Recopiez intégralement, sans la moindre modification, l'extrait consacré aux débuts de l'Équipe de France de football.

:: Extrait retenu ::

Dernière mise à jour : 6 oct. 2021

En 1904, l’Équipe de France de Football dispute le premier match officiel de son histoire face à la Belgique. Retour sur les débuts d’une histoire vieille de près de 120 ans.

L'Équipe de France qui affronta la Belgique le 1er mai 1904

Héros oubliés


En plus de 150 ans d’existence, le football a connu de nombreux héros qui, parce qu’ils étaient les premiers à réaliser telle ou telle action sont restés dans les mémoires. De Charles Alcock, père de la F.A. Cup à Stéphanie Frappart, première femme à arbitrer un match de Ligue 1, le monde du ballon rond a eu son lot de pionniers dont les noms ont été soigneusement consignés dans les livres d’histoire. Cependant, durant ce siècle et demi de football, plusieurs noms ont été rayés de « l’histoire officielle » et sont tombés définitivement dans l’oubli. On pense par exemple à Robert Crawford, gamin de 17 ans qui aurait inscrit le premier but de l’histoire du football international si la rencontre entre les Écossais de Londres et l’Angleterre de 1870 avait été retenu comme étant le premier match international de l’histoire. Mais, à cause des restrictions quant à la sélection des joueurs de l’équipe d’Écosse, ce match de 1870 sera supplanté par un Écosse – Angleterre disputé à Glasgow le 30 novembre 1872. Ce jour-là, Robert Crawford n’est déjà plus là et seule l’Histoire sait ce qu’il est devenu. Un autre exemple de ces héros oubliés est celui d’Emmanuel Aznar, buteur de l’OM entre 1936 et 1952 (avec une interruption d’un an en 1946-1947). Véritable machine à marquer, il a le malheur de connaître l’apogée de sa carrière en pleine Seconde Guerre Mondiale. Ainsi, son nonuplé record face à Avignon en 1942 et ses 45 buts inscrits en championnat lors de la saison 1942-1943 ne seront jamais homologués par la F.F.F., celle-ci ne prenant pas en compte les résultats des championnats dits « de guerre ». Sans cela, Aznar serait toujours le meilleur buteur de l’histoire du championnat de France sur une saison puisque le record est actuellement détenu par Josip Skoblar et ses 44 réalisations en 1970-1971. Incontestablement, le personnage que nous allons vous présenter maintenant fait partie de la même catégorie que Crawford ou Aznar. Son nom est Yvan Opigez et lui aussi a été effacé de l’histoire sur un détail. Si le temps en avait décidé autrement, il aurait en effet pu être considéré comme « le père de l’Équipe de France de football. »

:::
:: Données enregistrées ::

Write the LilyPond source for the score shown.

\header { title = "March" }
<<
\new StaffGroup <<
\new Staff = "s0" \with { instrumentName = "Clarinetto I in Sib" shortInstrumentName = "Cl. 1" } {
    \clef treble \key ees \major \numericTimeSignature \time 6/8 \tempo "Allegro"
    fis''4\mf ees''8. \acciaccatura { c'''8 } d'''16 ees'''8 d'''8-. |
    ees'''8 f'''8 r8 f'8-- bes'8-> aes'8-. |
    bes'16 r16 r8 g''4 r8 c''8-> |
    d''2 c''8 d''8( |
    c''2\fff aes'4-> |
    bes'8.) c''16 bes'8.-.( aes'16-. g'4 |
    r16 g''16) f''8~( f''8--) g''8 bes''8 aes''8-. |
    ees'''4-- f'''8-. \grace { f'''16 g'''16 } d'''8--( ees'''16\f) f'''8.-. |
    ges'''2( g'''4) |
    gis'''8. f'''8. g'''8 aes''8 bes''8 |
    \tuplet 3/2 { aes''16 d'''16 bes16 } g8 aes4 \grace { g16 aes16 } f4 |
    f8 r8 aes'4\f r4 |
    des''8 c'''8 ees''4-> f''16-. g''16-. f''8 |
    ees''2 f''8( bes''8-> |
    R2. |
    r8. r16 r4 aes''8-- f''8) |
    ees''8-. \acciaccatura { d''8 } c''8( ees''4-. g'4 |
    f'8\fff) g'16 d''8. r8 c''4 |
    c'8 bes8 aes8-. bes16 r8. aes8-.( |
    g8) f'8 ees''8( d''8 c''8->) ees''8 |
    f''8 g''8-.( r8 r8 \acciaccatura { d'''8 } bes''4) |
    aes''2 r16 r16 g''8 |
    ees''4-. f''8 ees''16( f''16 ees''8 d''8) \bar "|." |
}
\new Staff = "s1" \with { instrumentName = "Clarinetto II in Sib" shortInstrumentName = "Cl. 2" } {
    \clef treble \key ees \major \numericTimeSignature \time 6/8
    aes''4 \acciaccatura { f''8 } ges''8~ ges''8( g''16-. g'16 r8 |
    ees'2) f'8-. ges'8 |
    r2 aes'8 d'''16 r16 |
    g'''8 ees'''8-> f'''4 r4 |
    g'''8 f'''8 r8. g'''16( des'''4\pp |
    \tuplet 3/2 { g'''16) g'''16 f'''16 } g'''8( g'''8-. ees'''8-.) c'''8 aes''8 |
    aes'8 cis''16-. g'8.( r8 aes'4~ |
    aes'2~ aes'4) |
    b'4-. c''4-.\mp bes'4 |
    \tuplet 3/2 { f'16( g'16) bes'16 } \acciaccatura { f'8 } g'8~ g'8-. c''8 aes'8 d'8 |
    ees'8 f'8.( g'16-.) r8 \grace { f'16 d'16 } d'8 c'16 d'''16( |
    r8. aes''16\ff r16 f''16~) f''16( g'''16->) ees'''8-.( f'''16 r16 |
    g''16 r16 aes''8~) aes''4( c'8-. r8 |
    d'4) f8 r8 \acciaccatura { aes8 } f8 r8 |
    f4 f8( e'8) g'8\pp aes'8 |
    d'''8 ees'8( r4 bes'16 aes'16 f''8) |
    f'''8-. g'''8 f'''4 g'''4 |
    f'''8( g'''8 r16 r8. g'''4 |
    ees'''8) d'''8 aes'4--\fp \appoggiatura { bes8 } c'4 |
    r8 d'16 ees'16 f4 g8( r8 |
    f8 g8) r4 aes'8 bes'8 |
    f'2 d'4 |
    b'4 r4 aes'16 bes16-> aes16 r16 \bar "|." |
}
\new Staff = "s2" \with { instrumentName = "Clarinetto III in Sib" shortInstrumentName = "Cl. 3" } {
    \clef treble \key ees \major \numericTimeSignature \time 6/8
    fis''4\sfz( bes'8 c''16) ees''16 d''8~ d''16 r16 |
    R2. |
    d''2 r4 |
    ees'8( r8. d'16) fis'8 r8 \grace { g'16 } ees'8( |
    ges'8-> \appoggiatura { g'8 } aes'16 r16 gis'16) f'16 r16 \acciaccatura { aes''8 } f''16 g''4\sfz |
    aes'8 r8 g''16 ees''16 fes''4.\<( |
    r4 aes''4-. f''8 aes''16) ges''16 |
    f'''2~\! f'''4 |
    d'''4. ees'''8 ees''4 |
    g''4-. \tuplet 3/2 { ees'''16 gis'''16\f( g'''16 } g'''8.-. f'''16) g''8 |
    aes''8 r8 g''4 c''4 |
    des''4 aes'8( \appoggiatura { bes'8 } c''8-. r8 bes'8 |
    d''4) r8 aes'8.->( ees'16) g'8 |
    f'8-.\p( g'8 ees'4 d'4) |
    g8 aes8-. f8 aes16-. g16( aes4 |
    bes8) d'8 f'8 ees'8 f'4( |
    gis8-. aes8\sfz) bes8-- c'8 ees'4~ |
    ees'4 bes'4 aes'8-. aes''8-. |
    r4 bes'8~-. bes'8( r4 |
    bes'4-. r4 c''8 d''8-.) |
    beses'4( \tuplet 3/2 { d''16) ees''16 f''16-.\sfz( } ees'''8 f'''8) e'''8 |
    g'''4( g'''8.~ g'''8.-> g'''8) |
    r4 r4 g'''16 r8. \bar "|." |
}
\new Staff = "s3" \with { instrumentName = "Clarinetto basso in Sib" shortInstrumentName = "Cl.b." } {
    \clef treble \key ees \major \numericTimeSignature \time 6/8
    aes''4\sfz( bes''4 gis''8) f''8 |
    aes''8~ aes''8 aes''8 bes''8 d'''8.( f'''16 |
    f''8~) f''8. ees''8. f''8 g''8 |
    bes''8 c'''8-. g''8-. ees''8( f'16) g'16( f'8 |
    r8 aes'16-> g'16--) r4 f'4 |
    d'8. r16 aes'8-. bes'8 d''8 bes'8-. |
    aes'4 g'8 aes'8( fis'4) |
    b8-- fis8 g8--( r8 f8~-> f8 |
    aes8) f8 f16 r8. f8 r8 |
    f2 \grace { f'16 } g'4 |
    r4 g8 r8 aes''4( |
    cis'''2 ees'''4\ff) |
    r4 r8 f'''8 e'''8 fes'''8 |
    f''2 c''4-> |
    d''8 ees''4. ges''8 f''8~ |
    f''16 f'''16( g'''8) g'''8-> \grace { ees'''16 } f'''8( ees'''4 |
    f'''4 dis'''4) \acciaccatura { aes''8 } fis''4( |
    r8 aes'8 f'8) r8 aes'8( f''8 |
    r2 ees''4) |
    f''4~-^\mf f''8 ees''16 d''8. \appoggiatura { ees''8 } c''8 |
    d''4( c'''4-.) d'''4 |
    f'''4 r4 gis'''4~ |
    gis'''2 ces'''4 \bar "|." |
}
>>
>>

:::

• _Solution_
Dernière mise à jour : 6 oct. 2021

En 1904, l’Équipe de France de Football dispute le premier match officiel de son histoire face à la Belgique. Retour sur les débuts d’une histoire vieille de près de 120 ans.

L'Équipe de France qui affronta la Belgique le 1er mai 1904

Héros oubliés


En plus de 150 ans d’existence, le football a connu de nombreux héros qui, parce qu’ils étaient les premiers à réaliser telle ou telle action sont restés dans les mémoires. De Charles Alcock, père de la F.A. Cup à Stéphanie Frappart, première femme à arbitrer un match de Ligue 1, le monde du ballon rond a eu son lot de pionniers dont les noms ont été soigneusement consignés dans les livres d’histoire. Cependant, durant ce siècle et demi de football, plusieurs noms ont été rayés de « l’histoire officielle » et sont tombés définitivement dans l’oubli. On pense par exemple à Robert Crawford, gamin de 17 ans qui aurait inscrit le premier but de l’histoire du football international si la rencontre entre les Écossais de Londres et l’Angleterre de 1870 avait été retenu comme étant le premier match international de l’histoire. Mais, à cause des restrictions quant à la sélection des joueurs de l’équipe d’Écosse, ce match de 1870 sera supplanté par un Écosse – Angleterre disputé à Glasgow le 30 novembre 1872. Ce jour-là, Robert Crawford n’est déjà plus là et seule l’Histoire sait ce qu’il est devenu. Un autre exemple de ces héros oubliés est celui d’Emmanuel Aznar, buteur de l’OM entre 1936 et 1952 (avec une interruption d’un an en 1946-1947). Véritable machine à marquer, il a le malheur de connaître l’apogée de sa carrière en pleine Seconde Guerre Mondiale. Ainsi, son nonuplé record face à Avignon en 1942 et ses 45 buts inscrits en championnat lors de la saison 1942-1943 ne seront jamais homologués par la F.F.F., celle-ci ne prenant pas en compte les résultats des championnats dits « de guerre ». Sans cela, Aznar serait toujours le meilleur buteur de l’histoire du championnat de France sur une saison puisque le record est actuellement détenu par Josip Skoblar et ses 44 réalisations en 1970-1971. Incontestablement, le personnage que nous allons vous présenter maintenant fait partie de la même catégorie que Crawford ou Aznar. Son nom est Yvan Opigez et lui aussi a été effacé de l’histoire sur un détail. Si le temps en avait décidé autrement, il aurait en effet pu être considéré comme « le père de l’Équipe de France de football. »